A vida não cabe em uma lista de resoluções
ou ter coragem para escutar o que a angústia conta
1.
Nos últimos tempos comecei a ficar meio noiada com a minha idade. Não no sentido de querer controlar o efeito do tempo na minha aparência ou de perder traços de juventude. Não me incomoda a ideia de pouco a pouco deixar de ser uma pessoa jovem. A nóia ou, para ser mais exata, a angústia é: Quem eu vou ser quando cruzar esses marcos? Que tipo de vida eu vou levar? Como será a minha rotina? Quem serão as pessoas do meu círculo social?
Essas dúvidas têm um contexto: Sou uma pessoa que escolhe construir uma vida que não passa pela centralidade de um casamento e da construção de uma família, no sentido tradicional do termo. E que, além disso, não tem uma profissão convencional.

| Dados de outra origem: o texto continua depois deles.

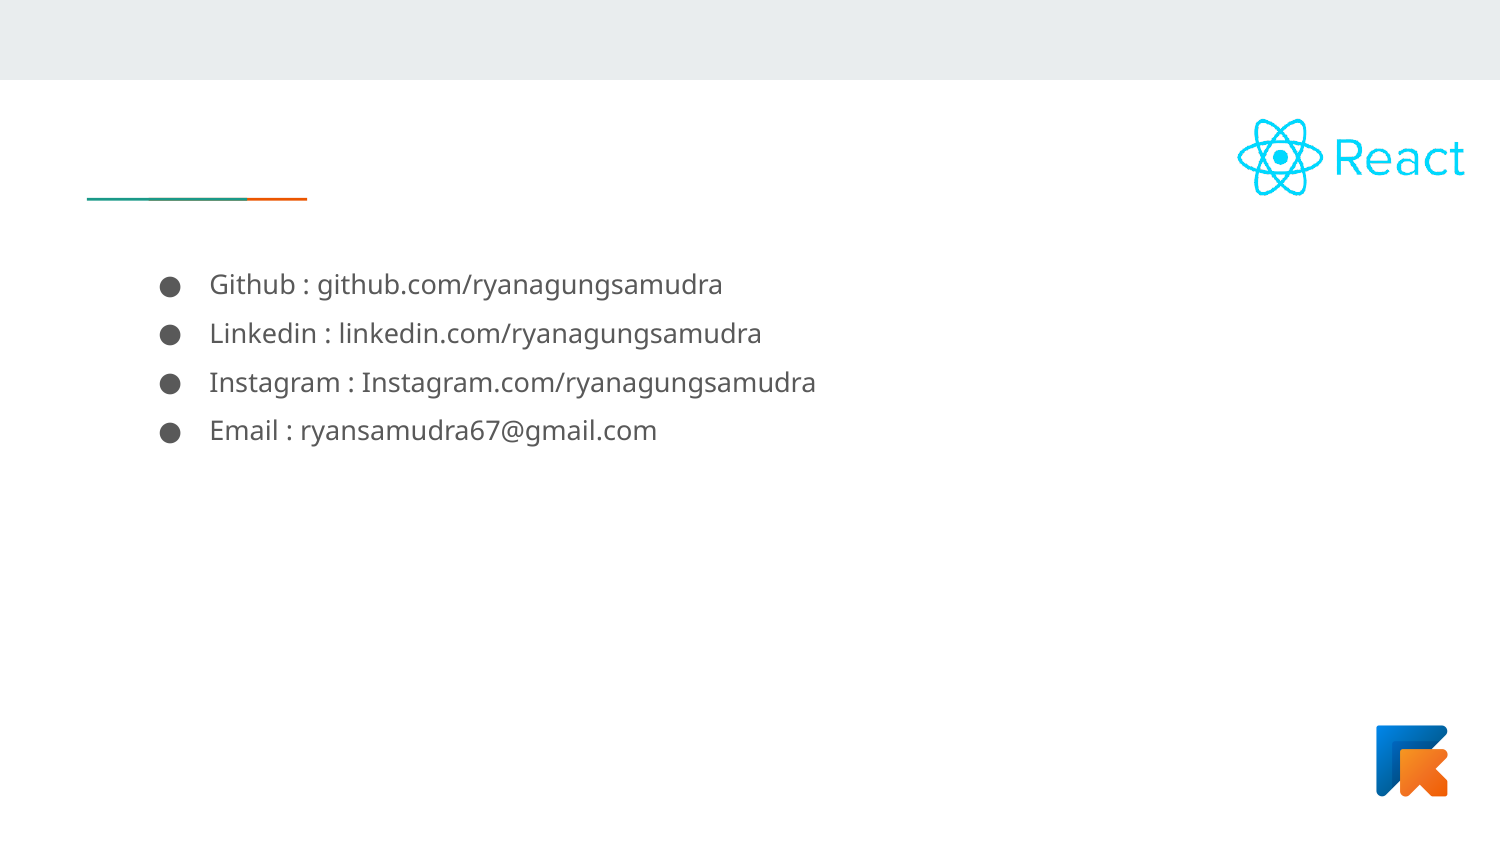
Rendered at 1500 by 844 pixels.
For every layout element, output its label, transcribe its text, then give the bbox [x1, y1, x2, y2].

picture [1237, 103, 1470, 217]
list Github : github.com/ryanagungsamudra Linkedin : linkedin.com/ryanagungsamudra Instagram : Instagram.com/ryanagungsamudra Email : ryansamudra67@gmail.com [119, 236, 1381, 608]
picture [1348, 711, 1476, 809]
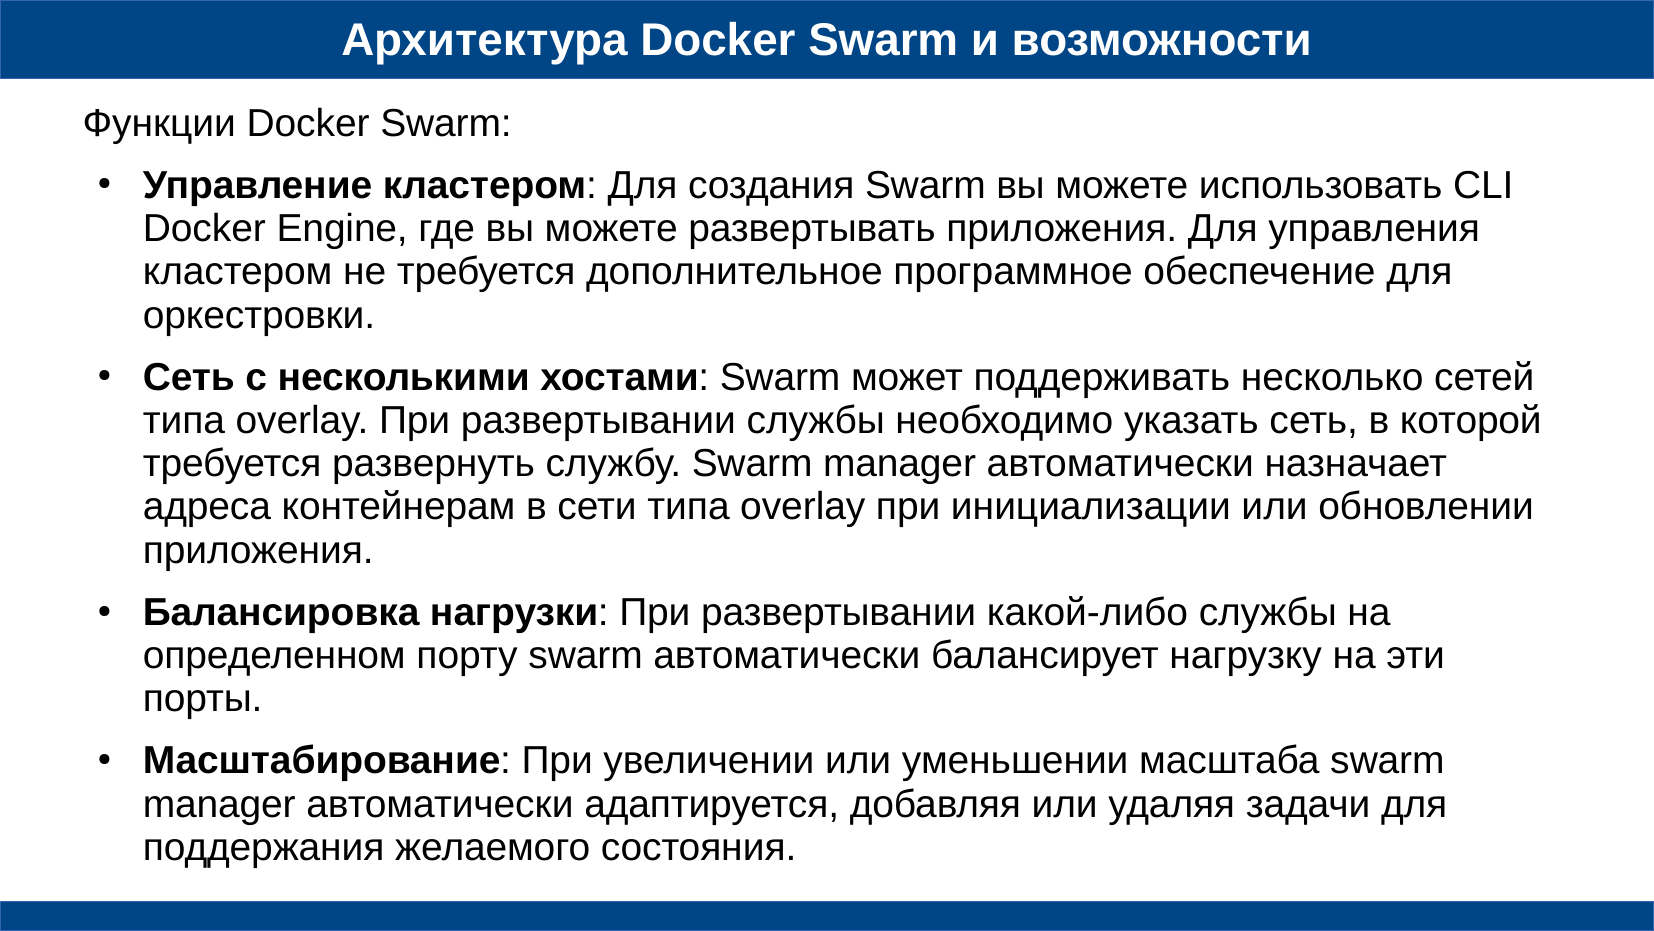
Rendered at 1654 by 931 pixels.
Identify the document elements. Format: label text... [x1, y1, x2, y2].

title Архитектура Docker Swarm и возможности [0, 0, 1654, 79]
list Функции Docker Swarm: Управление кластером: Для создания Swarm вы можете использовать CLI Docker Engine, где вы можете развертывать приложения. Для управления кластером не требуется дополнительное программное обеспечение для оркестровки. Сеть с несколькими хостами: Swarm может поддерживать несколько сетей типа overlay. При развертывании службы необходимо указать сеть, в которой требуется развернуть службу. Swarm manager автоматически назначает адреса контейнерам в сети типа overlay при инициализации или обновлении приложения. Балансировка нагрузки: При развертывании какой-либо службы на определенном порту swarm автоматически балансирует нагрузку на эти порты. Масштабирование: При увеличении или уменьшении масштаба swarm manager автоматически адаптируется, добавляя или удаляя задачи для поддержания желаемого состояния. [82, 101, 1571, 871]
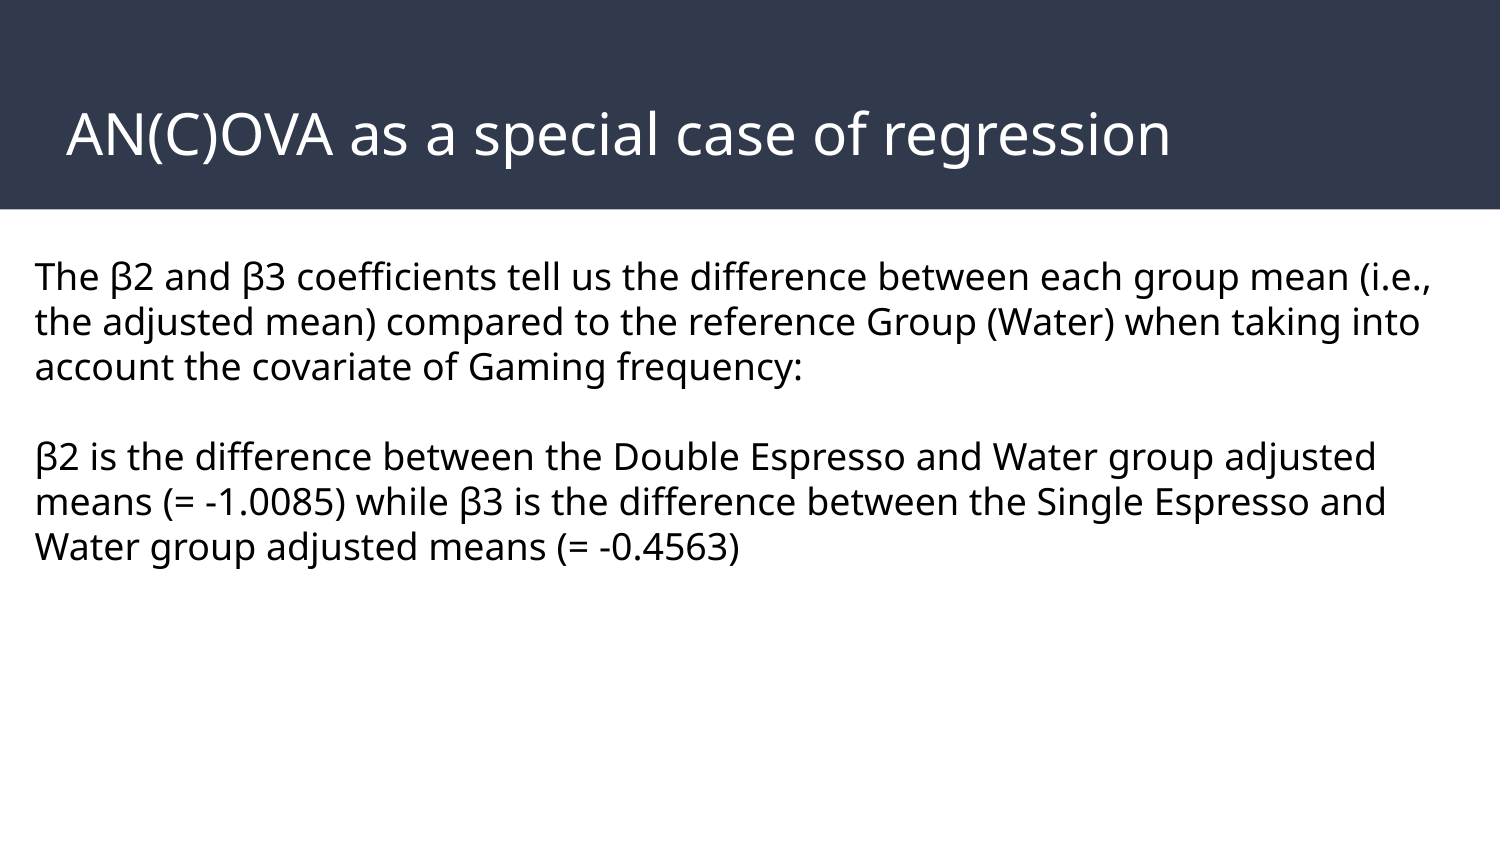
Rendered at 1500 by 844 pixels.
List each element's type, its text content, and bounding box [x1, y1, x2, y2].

title AN(C)OVA as a special case of regression [51, 82, 1449, 185]
text_box The β2 and β3 coefficients tell us the difference between each group mean (i.e., the adjusted mean) compared to the reference Group (Water) when taking into account the covariate of Gaming frequency: β2 is the difference between the Double Espresso and Water group adjusted means (= -1.0085) while β3 is the difference between the Single Espresso and Water group adjusted means (= -0.4563) [19, 237, 1475, 818]
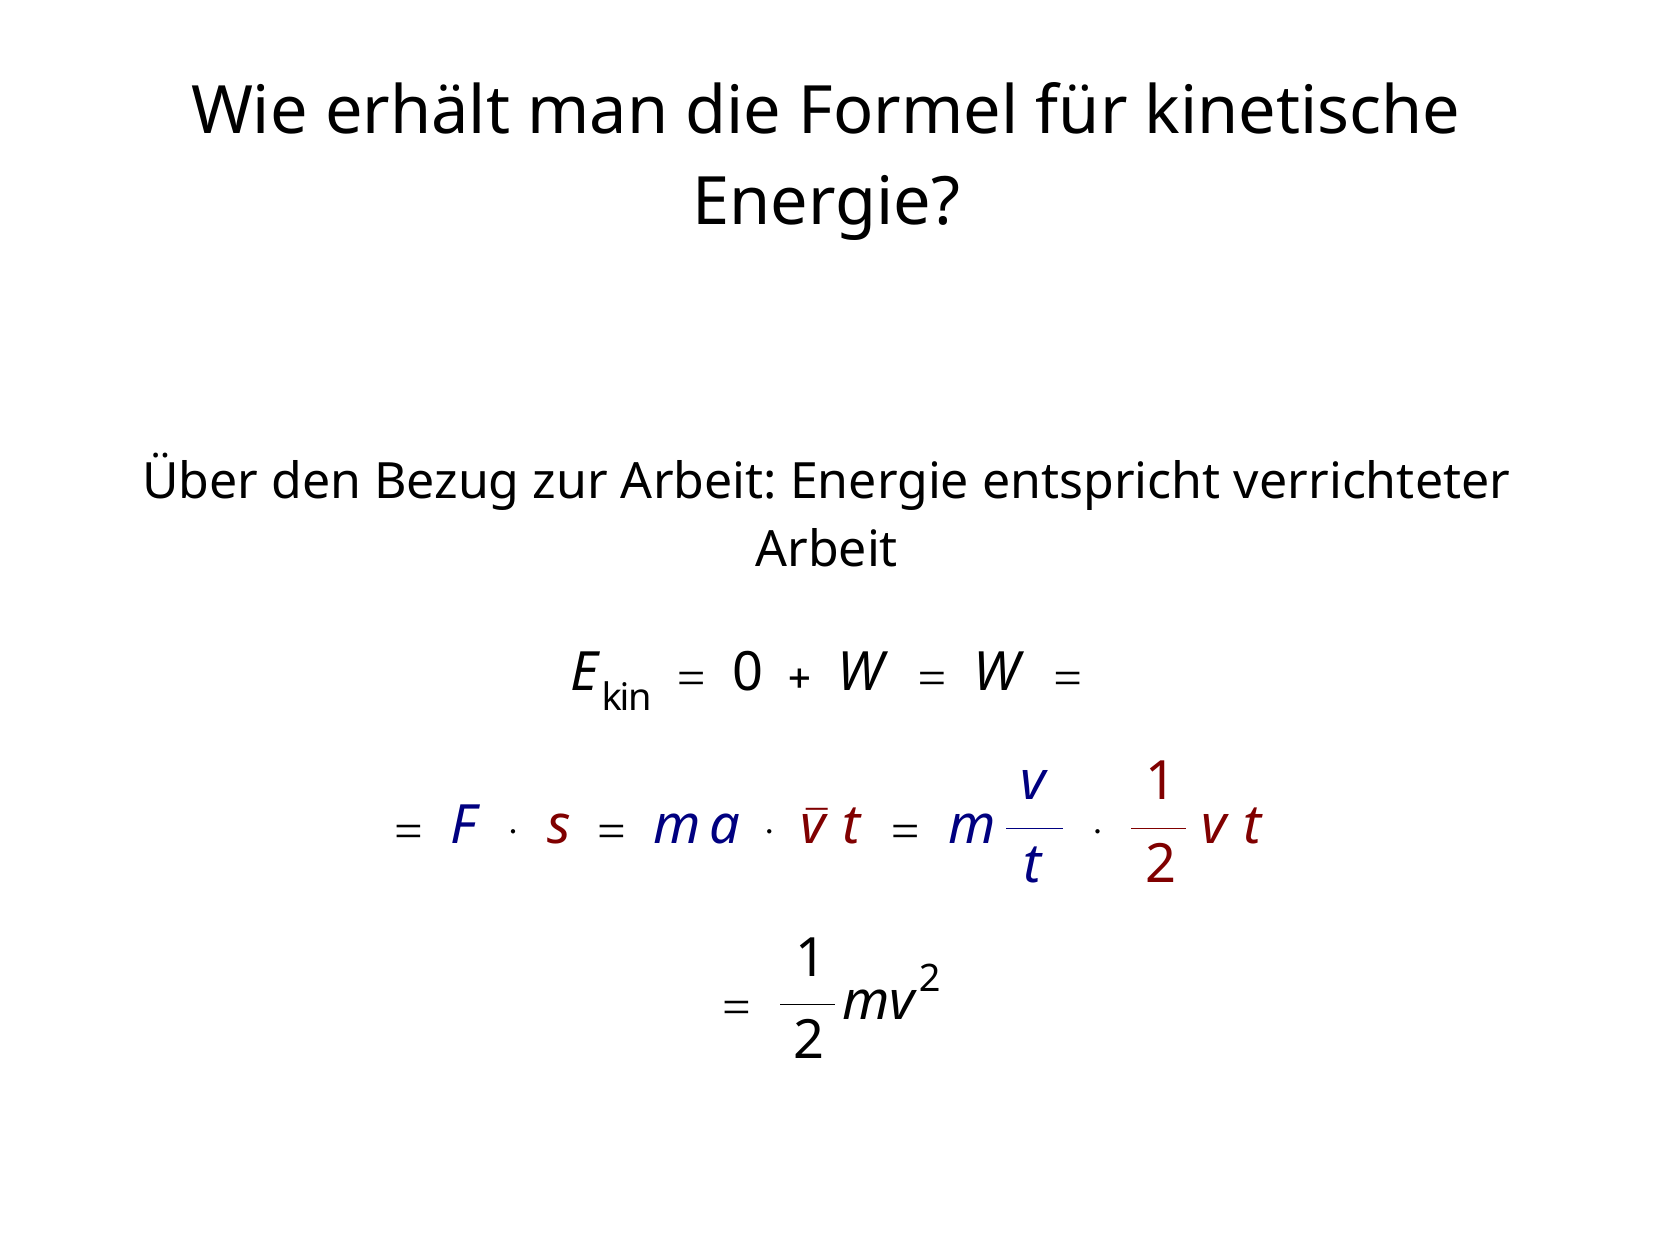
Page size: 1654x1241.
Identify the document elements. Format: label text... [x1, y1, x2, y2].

title Wie erhält man die Formel für kinetische Energie? [82, 49, 1571, 257]
subtitle Über den Bezug zur Arbeit: Energie entspricht verrichteter Arbeit [82, 290, 1571, 1010]
chart [381, 638, 1273, 1074]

Sou escritora, pesquisadora e professora de escrita criativa, não dá muito bem para prever um plano de carreira para esses ofícios, no máximo, alguns marcos, e a certeza de trabalhar constante sem qualquer garantia de previsibilidade.
Mas, veja bem, isso aqui não é uma lamentação (poderia ser, mas esse não é ainda um texto sobre política pública). Eu escolhi esses caminhos, são o fundamento da vida que eu desejo. E quero continuar fazendo essas escolhas, porém, é deste ponto que penso no futuro e me pergunto: Como envelhecer com qualidade de vida quando sua existência está fora da maioria dos supostos marcos de segurança e estabilidade?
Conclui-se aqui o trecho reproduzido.